### What to produce
Every line in the records below with the string "temperature" needs to be copied out.

### Recorded information
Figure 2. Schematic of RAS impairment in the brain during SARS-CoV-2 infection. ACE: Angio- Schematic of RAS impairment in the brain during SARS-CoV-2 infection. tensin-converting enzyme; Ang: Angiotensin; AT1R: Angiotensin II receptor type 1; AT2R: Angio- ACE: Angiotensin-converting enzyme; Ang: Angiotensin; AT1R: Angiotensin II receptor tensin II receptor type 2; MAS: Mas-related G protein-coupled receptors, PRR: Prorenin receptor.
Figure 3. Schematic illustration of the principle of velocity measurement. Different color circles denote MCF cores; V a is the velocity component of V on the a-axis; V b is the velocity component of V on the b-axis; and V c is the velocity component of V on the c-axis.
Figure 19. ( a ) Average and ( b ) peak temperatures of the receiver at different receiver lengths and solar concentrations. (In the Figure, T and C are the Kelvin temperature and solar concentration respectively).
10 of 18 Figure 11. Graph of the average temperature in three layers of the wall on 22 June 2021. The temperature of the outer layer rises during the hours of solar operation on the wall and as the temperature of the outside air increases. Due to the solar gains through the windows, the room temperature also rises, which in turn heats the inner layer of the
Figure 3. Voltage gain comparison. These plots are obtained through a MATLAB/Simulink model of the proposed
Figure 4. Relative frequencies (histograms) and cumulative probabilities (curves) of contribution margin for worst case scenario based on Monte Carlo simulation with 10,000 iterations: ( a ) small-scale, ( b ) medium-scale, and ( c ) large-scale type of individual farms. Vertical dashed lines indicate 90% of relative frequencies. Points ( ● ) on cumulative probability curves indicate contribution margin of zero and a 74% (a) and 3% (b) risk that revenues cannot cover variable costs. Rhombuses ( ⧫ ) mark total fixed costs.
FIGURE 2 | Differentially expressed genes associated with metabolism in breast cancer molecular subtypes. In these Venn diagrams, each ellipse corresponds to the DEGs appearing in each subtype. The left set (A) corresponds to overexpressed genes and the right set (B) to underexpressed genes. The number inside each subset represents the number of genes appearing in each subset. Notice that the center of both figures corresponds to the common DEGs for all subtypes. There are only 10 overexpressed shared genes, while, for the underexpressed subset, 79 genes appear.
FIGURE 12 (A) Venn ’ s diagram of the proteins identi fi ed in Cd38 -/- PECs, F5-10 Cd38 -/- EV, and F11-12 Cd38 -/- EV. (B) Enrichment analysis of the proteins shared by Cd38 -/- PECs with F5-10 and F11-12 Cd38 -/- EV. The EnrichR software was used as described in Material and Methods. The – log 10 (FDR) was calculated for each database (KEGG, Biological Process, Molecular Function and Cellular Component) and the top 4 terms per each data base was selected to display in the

### Exercise response
Figure 19. ( a ) Average and ( b ) peak temperatures of the receiver at different receiver lengths and solar concentrations. (In the Figure, T and C are the Kelvin temperature and solar concentration respectively).
10 of 18 Figure 11. Graph of the average temperature in three layers of the wall on 22 June 2021. The temperature of the outer layer rises during the hours of solar operation on the wall and as the temperature of the outside air increases. Due to the solar gains through the windows, the room temperature also rises, which in turn heats the inner layer of the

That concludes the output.